### Document segment
● ● ●

How to write a photography contract
Having written agreements with your clients creates legal protection for both parties, outlines expectations and provides customer service.
You should never go into any photography session without some written documentation to help guide the relationship.
I am happy to have convinced you that you need a contract. At a minimum, you need a services contract, model release and print release.
I’m going to walk you through a checklist process of how to sketch out what a main services contract should include for your business BUT YOU ARE NOT TO USE IT WITHOUT LAWYER REVIEW. You could end up drafting it against yourself, polarizing clients or simply believing it was legit and when times comes…it just is not.
After working with thousands of photographers, I understand what industry standards exist and the general methods of business. That is why I am able to provide done-for-you contract template forms and the checklists below.
However, each one of you probably has a desire for how your business is to be run. I want you to start first with these few questions:
How do I want to run my business?
- Do I want payment all up front? If not, how much and when?
- What products do I want to include?
- How much do I want to charge for clients to book me? Is that initial fee going to be refundable?
- Am I willing to waive a model release? If I do, will I charge them a fee?

● ● ●

### Records shown
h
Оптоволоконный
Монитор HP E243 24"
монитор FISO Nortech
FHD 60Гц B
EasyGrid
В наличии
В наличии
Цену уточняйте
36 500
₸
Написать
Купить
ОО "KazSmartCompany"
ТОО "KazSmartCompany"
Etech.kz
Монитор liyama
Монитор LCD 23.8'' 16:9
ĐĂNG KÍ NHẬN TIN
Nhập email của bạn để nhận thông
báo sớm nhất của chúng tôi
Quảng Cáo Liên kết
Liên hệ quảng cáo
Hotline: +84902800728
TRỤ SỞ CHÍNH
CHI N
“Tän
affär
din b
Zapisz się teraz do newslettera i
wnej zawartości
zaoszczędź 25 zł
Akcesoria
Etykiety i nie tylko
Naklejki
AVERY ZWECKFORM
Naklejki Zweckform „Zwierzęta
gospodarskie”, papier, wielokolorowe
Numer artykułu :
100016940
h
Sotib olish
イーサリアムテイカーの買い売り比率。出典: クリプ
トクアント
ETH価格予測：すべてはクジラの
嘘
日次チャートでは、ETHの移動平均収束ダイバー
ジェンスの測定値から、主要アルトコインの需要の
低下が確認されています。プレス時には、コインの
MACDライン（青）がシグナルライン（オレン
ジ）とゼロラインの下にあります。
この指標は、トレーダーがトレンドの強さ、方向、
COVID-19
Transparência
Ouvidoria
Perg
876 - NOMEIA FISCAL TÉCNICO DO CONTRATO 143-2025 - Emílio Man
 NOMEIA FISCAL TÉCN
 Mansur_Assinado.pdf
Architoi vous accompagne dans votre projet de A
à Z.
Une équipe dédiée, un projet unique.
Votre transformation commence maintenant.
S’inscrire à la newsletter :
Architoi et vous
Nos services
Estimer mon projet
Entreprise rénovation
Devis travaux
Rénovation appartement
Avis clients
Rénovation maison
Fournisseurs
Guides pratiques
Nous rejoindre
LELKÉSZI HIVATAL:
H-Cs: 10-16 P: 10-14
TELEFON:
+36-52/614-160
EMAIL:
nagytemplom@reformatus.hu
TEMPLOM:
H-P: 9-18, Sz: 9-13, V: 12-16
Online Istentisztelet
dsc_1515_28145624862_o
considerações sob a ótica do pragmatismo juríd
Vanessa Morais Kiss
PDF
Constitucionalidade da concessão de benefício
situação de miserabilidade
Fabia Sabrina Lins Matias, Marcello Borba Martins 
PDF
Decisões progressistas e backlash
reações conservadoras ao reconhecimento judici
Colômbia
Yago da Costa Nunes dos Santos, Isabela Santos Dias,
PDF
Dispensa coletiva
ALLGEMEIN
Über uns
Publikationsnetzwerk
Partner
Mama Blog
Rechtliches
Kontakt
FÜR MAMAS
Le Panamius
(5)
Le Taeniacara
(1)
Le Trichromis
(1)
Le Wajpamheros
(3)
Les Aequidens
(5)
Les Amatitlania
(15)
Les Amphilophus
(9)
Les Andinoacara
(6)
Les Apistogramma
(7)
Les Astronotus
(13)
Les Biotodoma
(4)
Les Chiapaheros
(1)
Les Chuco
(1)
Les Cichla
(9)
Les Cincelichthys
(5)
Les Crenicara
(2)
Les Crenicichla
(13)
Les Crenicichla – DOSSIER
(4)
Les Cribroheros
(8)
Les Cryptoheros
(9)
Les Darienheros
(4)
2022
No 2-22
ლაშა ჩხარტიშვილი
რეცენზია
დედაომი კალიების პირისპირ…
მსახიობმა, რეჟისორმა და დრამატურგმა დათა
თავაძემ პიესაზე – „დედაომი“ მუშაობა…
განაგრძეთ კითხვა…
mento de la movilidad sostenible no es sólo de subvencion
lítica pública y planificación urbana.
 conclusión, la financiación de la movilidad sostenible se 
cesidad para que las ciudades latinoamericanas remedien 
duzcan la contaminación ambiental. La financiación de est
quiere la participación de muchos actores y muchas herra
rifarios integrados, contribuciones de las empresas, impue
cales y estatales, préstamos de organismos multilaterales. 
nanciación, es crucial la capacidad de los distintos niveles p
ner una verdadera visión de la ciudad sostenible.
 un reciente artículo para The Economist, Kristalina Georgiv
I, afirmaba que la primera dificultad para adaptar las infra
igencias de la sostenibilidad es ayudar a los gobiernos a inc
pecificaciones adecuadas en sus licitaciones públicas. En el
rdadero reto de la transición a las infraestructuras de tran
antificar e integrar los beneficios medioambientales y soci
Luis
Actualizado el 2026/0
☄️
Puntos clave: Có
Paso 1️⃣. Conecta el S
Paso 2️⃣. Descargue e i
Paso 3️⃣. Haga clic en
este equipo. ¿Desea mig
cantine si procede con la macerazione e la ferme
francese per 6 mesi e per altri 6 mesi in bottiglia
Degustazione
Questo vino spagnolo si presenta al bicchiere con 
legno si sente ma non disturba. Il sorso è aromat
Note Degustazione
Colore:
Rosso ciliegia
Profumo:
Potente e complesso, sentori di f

● ● ●

### What you are asked to do
For each statement, say yes or no to whether it agrees with the text on writing a photography contract, and quote the words that decide it. 1. A services contract by itself is the minimum you need. 2. The checklist is not to be used without a lawyer reviewing it. 3. The writer has worked with thousands of photographers. The lines that come after the text are separate material.

### Answer to this problem
1. No: "At a minimum, you need a services contract, model release and print release."
2. Yes: "YOU ARE NOT TO USE IT WITHOUT LAWYER REVIEW"
3. Yes: "After working with thousands of photographers"